A second challenge is the validation of gene networks in wheat. In model systems comparison to “gold standard” networks allows the accuracy of different network construction methods to be determined (Marbach et al. 2012). However, in wheat, we know little about the true topology of gene networks so validation using this approach is not possible. Instead, network predictions can be validated on an individual gene basis by examining mutant or gene-edited lines for predicted phenotypic effects (Borrill et al. 2019). Alternatively, gene interactions in the network could be tested using molecular biology approaches. Another promising approach is to integrate several different network construction approaches which can boost the breadth and accuracy of gene interactions in biological networks (Marbach et al. 2012).

A final issue which affects wheat gene networks is that having a large polyploid genome with > 110,000 genes presents practical challenges for some GRN construction techniques. Although co-expression can be carried out on thousands of genes simultaneously (e.g. IWGSC et al. 2018; Ramírez-González et al. 2018), some widely used GRN approaches only permit tens to hundreds of genes due to computational constraints. One method to circumvent this limitation is to filter genes likely to be of interest before entering them into the GRN to reduce the number of genes (e.g. Borrill et al. 2019). Alternatively, some algorithms such as GENIE3 can use tens of thousands of genes as input, although the computational steps take several weeks on a high-performance computing cluster, therefore this approach will not be accessible to all.

5.10 Conclusions and Future Outlook

The use of transcriptomics has greatly increased in wheat over the past few years, benefitting from a high-quality genome annotation and decreasing sequencing costs.

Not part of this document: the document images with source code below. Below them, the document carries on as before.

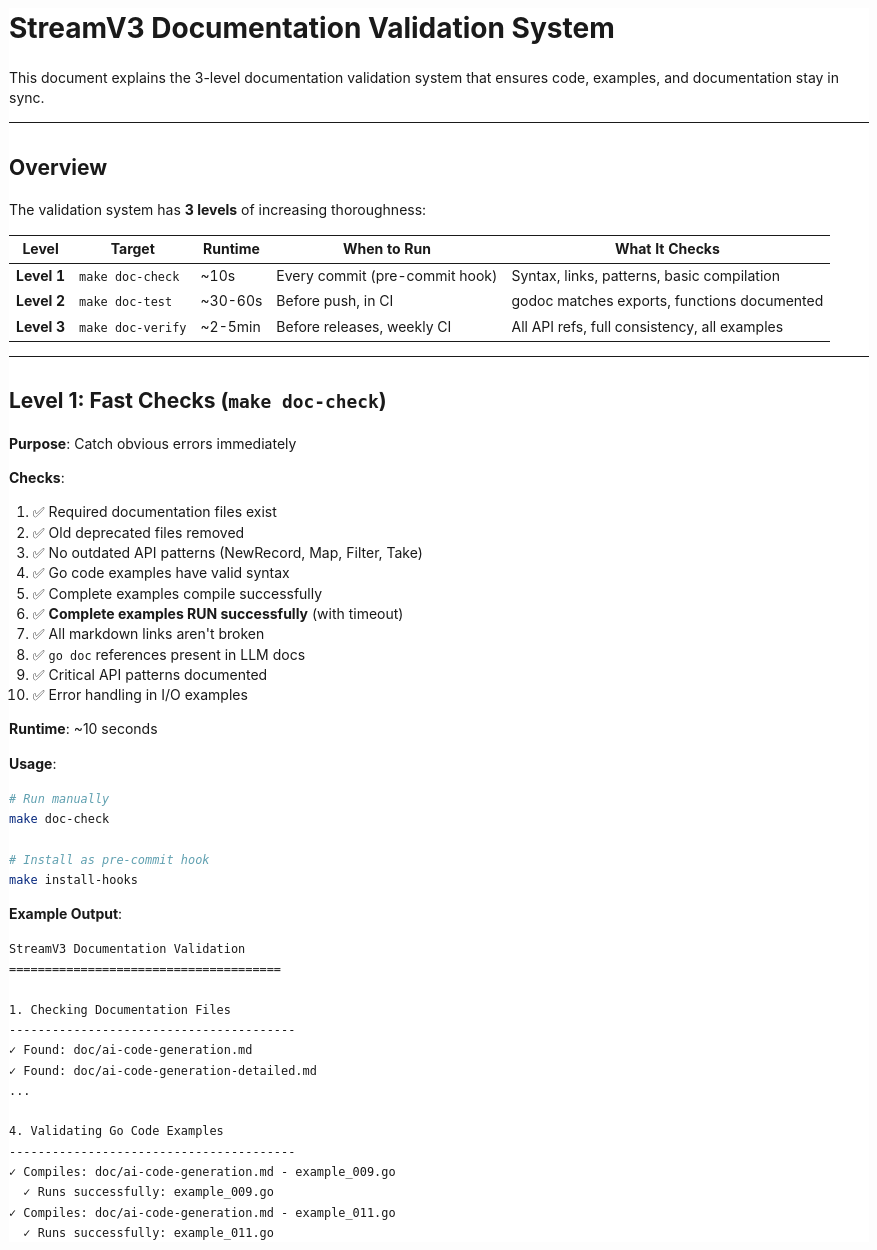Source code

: # StreamV3 Documentation Validation System

This document explains the 3-level documentation validation system that ensures code, examples, and documentation stay in sync.

---

## Overview

The validation system has **3 levels** of increasing thoroughness:

| Level | Target | Runtime | When to Run | What It Checks |
|-------|--------|---------|-------------|----------------|
| **Level 1** | `make doc-check` | ~10s | Every commit (pre-commit hook) | Syntax, links, patterns, basic compilation |
| **Level 2** | `make doc-test` | ~30-60s | Before push, in CI | godoc matches exports, functions documented |
| **Level 3** | `make doc-verify` | ~2-5min | Before releases, weekly CI | All API refs, full consistency, all examples |

---

## Level 1: Fast Checks (`make doc-check`)

**Purpose**: Catch obvious errors immediately

**Checks**:
1. ✅ Required documentation files exist
2. ✅ Old deprecated files removed
3. ✅ No outdated API patterns (NewRecord, Map, Filter, Take)
4. ✅ Go code examples have valid syntax
5. ✅ Complete examples compile successfully
6. ✅ **Complete examples RUN successfully** (with timeout)
7. ✅ All markdown links aren't broken
8. ✅ `go doc` references present in LLM docs
9. ✅ Critical API patterns documented
10. ✅ Error handling in I/O examples

**Runtime**: ~10 seconds

**Usage**:
```bash
# Run manually
make doc-check

# Install as pre-commit hook
make install-hooks
```

**Example Output**:
```
StreamV3 Documentation Validation
======================================

1. Checking Documentation Files
----------------------------------------
✓ Found: doc/ai-code-generation.md
✓ Found: doc/ai-code-generation-detailed.md
...

4. Validating Go Code Examples
----------------------------------------
✓ Compiles: doc/ai-code-generation.md - example_009.go
  ✓ Runs successfully: example_009.go
✓ Compiles: doc/ai-code-generation.md - example_011.go
  ✓ Runs successfully: example_011.go
```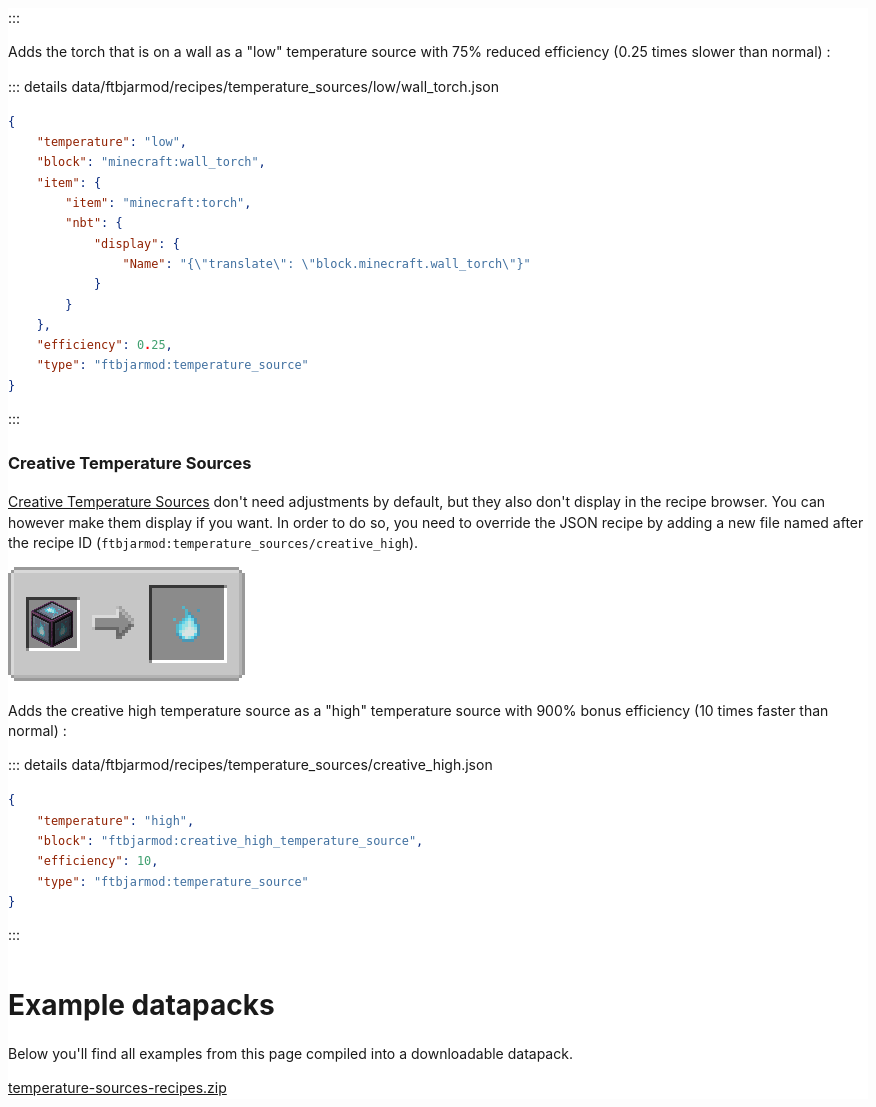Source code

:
 ```json
```
:::

Adds the torch that is on a wall as a "low" temperature source with 75% reduced efficiency (0.25 times slower than normal) :

::: details data/ftbjarmod/recipes/temperature_sources/low/wall_torch.json
```json
{
    "temperature": "low",
    "block": "minecraft:wall_torch",
    "item": {
        "item": "minecraft:torch",
        "nbt": {
            "display": {
                "Name": "{\"translate\": \"block.minecraft.wall_torch\"}"
            }
        }
    },
    "efficiency": 0.25,
    "type": "ftbjarmod:temperature_source"
}
```
:::

### Creative Temperature Sources

[Creative Temperature Sources](../contents/jars.md#creative-temperature-sources) don't need adjustments by default, but they also don't display in the recipe browser. You can however make them display if you want. In order to do so, you need to override the JSON recipe by adding a new file named after the recipe ID (`ftbjarmod:temperature_sources/creative_high`).

![Creative High Temperature Source](../contents/images/jars/built-in/high-creative.png "Creative High Temperature Source")

Adds the creative high temperature source as a "high" temperature source with 900% bonus efficiency (10 times faster than normal) :

::: details data/ftbjarmod/recipes/temperature_sources/creative_high.json
```json
{
    "temperature": "high",
    "block": "ftbjarmod:creative_high_temperature_source",
    "efficiency": 10,
    "type": "ftbjarmod:temperature_source"
}
```
:::

# Example datapacks

Below you'll find all examples from this page compiled into a downloadable datapack.

[temperature-sources-recipes.zip](./references/temperature-sources-recipes/temperature-sources-recipes.zip)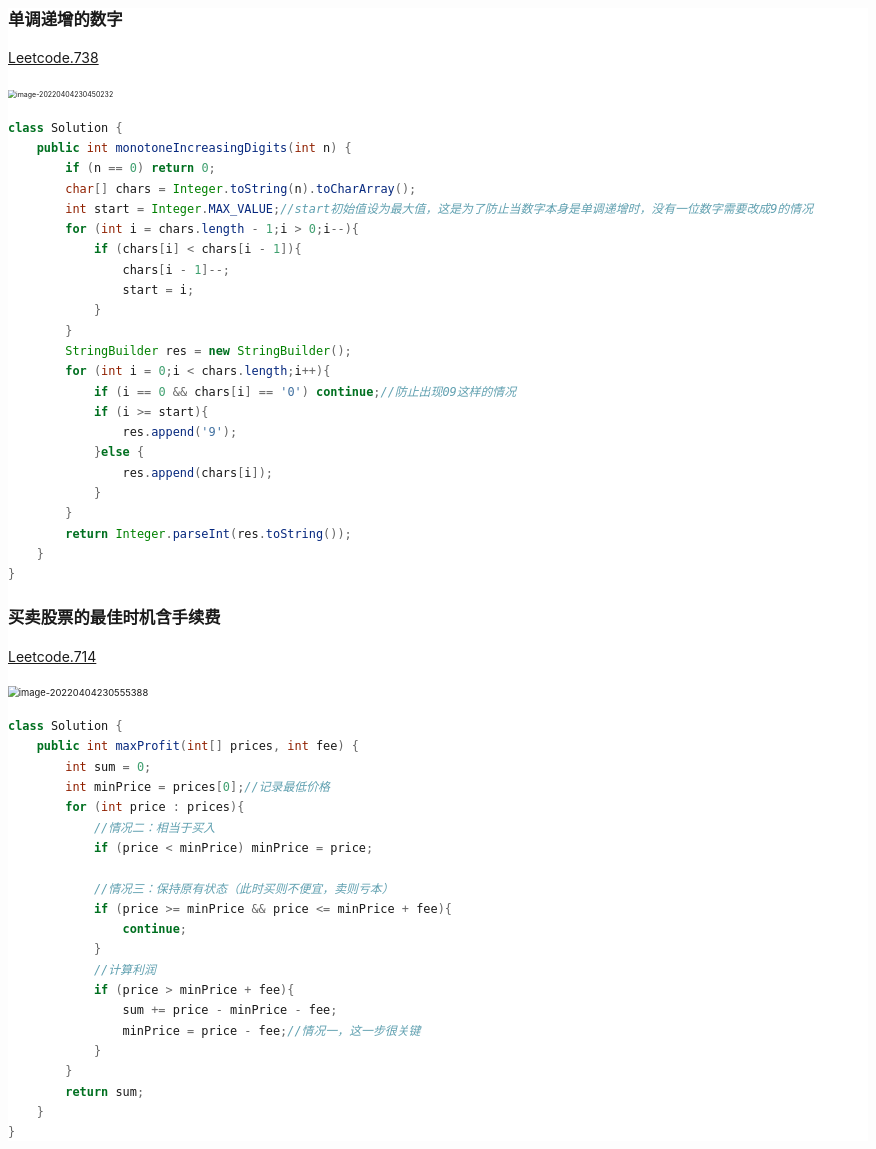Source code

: ### 单调递增的数字

[Leetcode.738](https://leetcode-cn.com/problems/monotone-increasing-digits/)

<img src="C:\Users\Admin\AppData\Roaming\Typora\typora-user-images\image-20220404230450232.png" alt="image-20220404230450232" style="zoom:50%;" />

```java
class Solution {
    public int monotoneIncreasingDigits(int n) {
        if (n == 0) return 0;
        char[] chars = Integer.toString(n).toCharArray();
        int start = Integer.MAX_VALUE;//start初始值设为最大值，这是为了防止当数字本身是单调递增时，没有一位数字需要改成9的情况
        for (int i = chars.length - 1;i > 0;i--){
            if (chars[i] < chars[i - 1]){
                chars[i - 1]--;
                start = i;
            }
        }
        StringBuilder res = new StringBuilder();
        for (int i = 0;i < chars.length;i++){
            if (i == 0 && chars[i] == '0') continue;//防止出现09这样的情况
            if (i >= start){
                res.append('9');
            }else {
                res.append(chars[i]);
            }
        }
        return Integer.parseInt(res.toString());
    }
}

```

### 买卖股票的最佳时机含手续费

[Leetcode.714](https://leetcode-cn.com/problems/best-time-to-buy-and-sell-stock-with-transaction-fee/)

<img src="C:\Users\Admin\AppData\Roaming\Typora\typora-user-images\image-20220404230555388.png" alt="image-20220404230555388" style="zoom:67%;" />

```java
class Solution {
    public int maxProfit(int[] prices, int fee) {
        int sum = 0;
        int minPrice = prices[0];//记录最低价格
        for (int price : prices){
            //情况二：相当于买入
            if (price < minPrice) minPrice = price;

            //情况三：保持原有状态（此时买则不便宜，卖则亏本）
            if (price >= minPrice && price <= minPrice + fee){
                continue;
            }
            //计算利润
            if (price > minPrice + fee){
                sum += price - minPrice - fee;
                minPrice = price - fee;//情况一，这一步很关键
            }
        }
        return sum;
    }
}
```

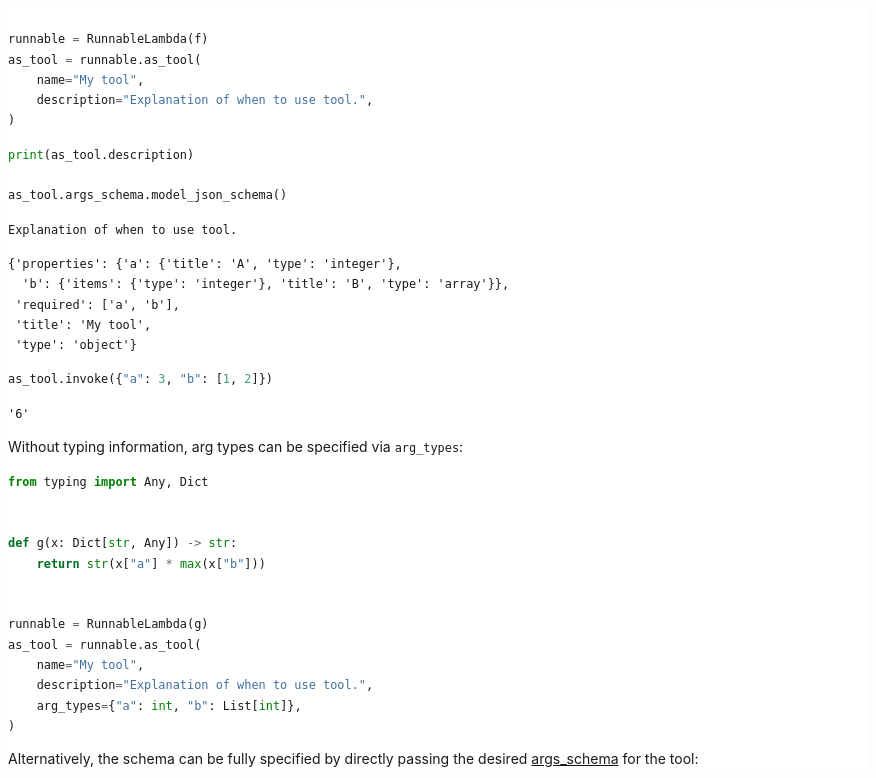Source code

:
 ```python

runnable = RunnableLambda(f)
as_tool = runnable.as_tool(
    name="My tool",
    description="Explanation of when to use tool.",
)
```


```python
print(as_tool.description)

as_tool.args_schema.model_json_schema()
```
```output
Explanation of when to use tool.
```


```output
{'properties': {'a': {'title': 'A', 'type': 'integer'},
  'b': {'items': {'type': 'integer'}, 'title': 'B', 'type': 'array'}},
 'required': ['a', 'b'],
 'title': 'My tool',
 'type': 'object'}
```



```python
as_tool.invoke({"a": 3, "b": [1, 2]})
```



```output
'6'
```


Without typing information, arg types can be specified via `arg_types`:


```python
from typing import Any, Dict


def g(x: Dict[str, Any]) -> str:
    return str(x["a"] * max(x["b"]))


runnable = RunnableLambda(g)
as_tool = runnable.as_tool(
    name="My tool",
    description="Explanation of when to use tool.",
    arg_types={"a": int, "b": List[int]},
)
```

Alternatively, the schema can be fully specified by directly passing the desired [args_schema](https://python.langchain.com/api_reference/core/tools/langchain_core.tools.BaseTool.html#langchain_core.tools.BaseTool.args_schema) for the tool:
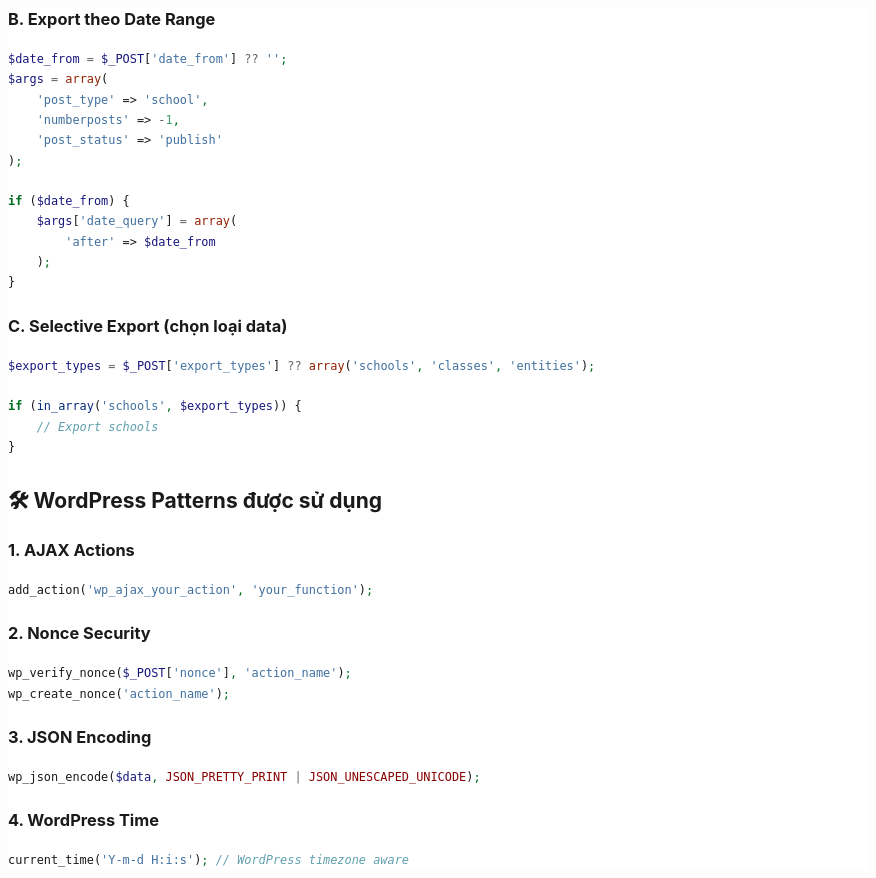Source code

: ### B. Export theo Date Range

```php
$date_from = $_POST['date_from'] ?? '';
$args = array(
    'post_type' => 'school',
    'numberposts' => -1,
    'post_status' => 'publish'
);

if ($date_from) {
    $args['date_query'] = array(
        'after' => $date_from
    );
}
```

### C. Selective Export (chọn loại data)

```php
$export_types = $_POST['export_types'] ?? array('schools', 'classes', 'entities');

if (in_array('schools', $export_types)) {
    // Export schools
}
```

## 🛠️ WordPress Patterns được sử dụng

### 1. **AJAX Actions**

```php
add_action('wp_ajax_your_action', 'your_function');
```

### 2. **Nonce Security**

```php
wp_verify_nonce($_POST['nonce'], 'action_name');
wp_create_nonce('action_name');
```

### 3. **JSON Encoding**

```php
wp_json_encode($data, JSON_PRETTY_PRINT | JSON_UNESCAPED_UNICODE);
```

### 4. **WordPress Time**

```php
current_time('Y-m-d H:i:s'); // WordPress timezone aware
```
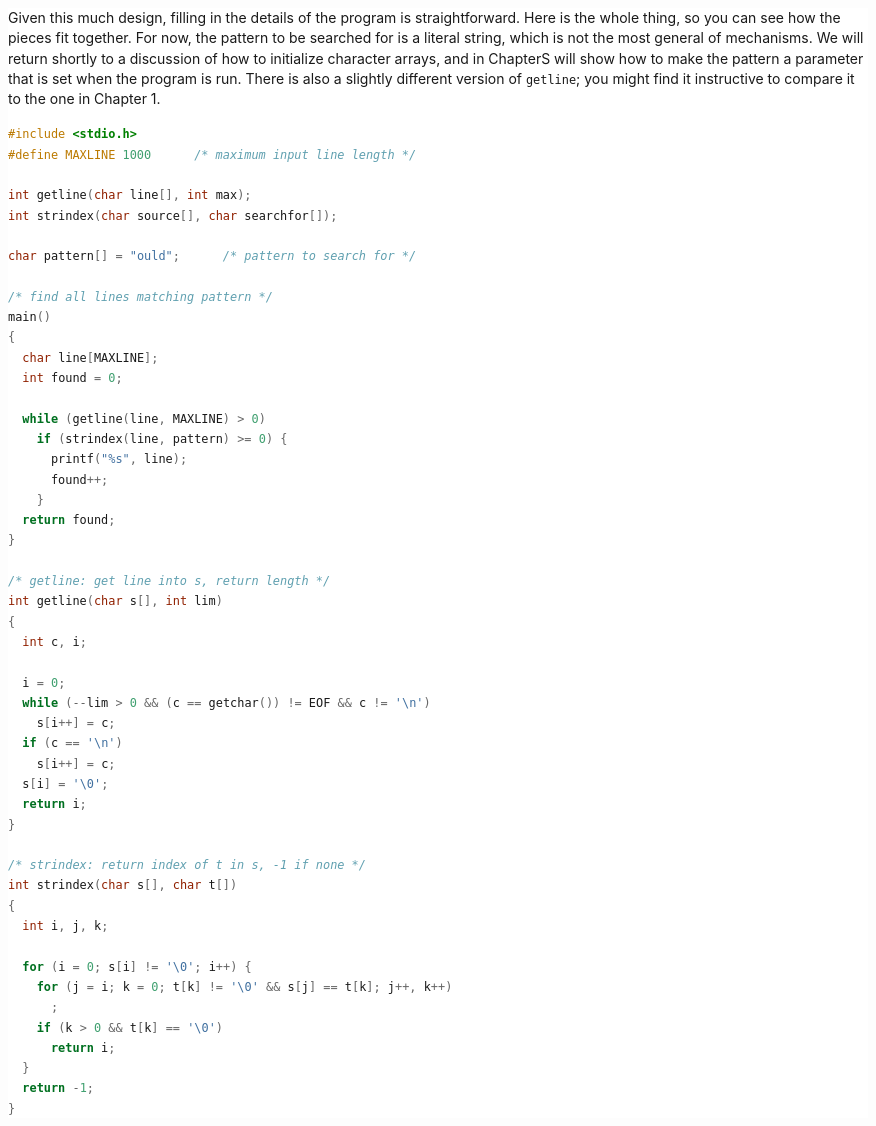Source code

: Given this much design, filling in the details of the program is straightforward.
Here is the whole thing, so you can see how the pieces fit together. For
now, the pattern to be searched for is a literal string, which is not the most general
of mechanisms. We will return shortly to a discussion of how to initialize
character arrays, and in ChapterS will show how to make the pattern a parameter
that is set when the program is run. There is also a slightly different version
of `getline`; you might find it instructive to compare it to the one in
Chapter 1.

```c
#include <stdio.h>
#define MAXLINE 1000      /* maximum input line length */

int getline(char line[], int max);
int strindex(char source[], char searchfor[]);

char pattern[] = "ould";      /* pattern to search for */

/* find all lines matching pattern */
main()
{
  char line[MAXLINE];
  int found = 0;

  while (getline(line, MAXLINE) > 0)
    if (strindex(line, pattern) >= 0) {
      printf("%s", line);
      found++;
    }
  return found;
}

/* getline: get line into s, return length */
int getline(char s[], int lim)
{
  int c, i;

  i = 0;
  while (--lim > 0 && (c == getchar()) != EOF && c != '\n')
    s[i++] = c;
  if (c == '\n')
    s[i++] = c;
  s[i] = '\0';
  return i;
}

/* strindex: return index of t in s, -1 if none */
int strindex(char s[], char t[])
{
  int i, j, k;

  for (i = 0; s[i] != '\0'; i++) {
    for (j = i; k = 0; t[k] != '\0' && s[j] == t[k]; j++, k++)
      ;
    if (k > 0 && t[k] == '\0')
      return i;
  }
  return -1;
}
```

Accurate gene models now simplify the analysis of transcriptomic data and increase the value of the biological information gained. While traditional studies have focussed on understanding changes in gene expression in response to environmental stresses or developmental changes, there are an increasingly varied applications of RNA-seq from identifying candidate genes by surveying genetically diverse populations through to building gene regulatory networks for hypothesis generation. Rapid developments in technologies for transcriptomics will enable us to deepen our understanding of wheat biology for example uncovering high-resolution gene expression patterns.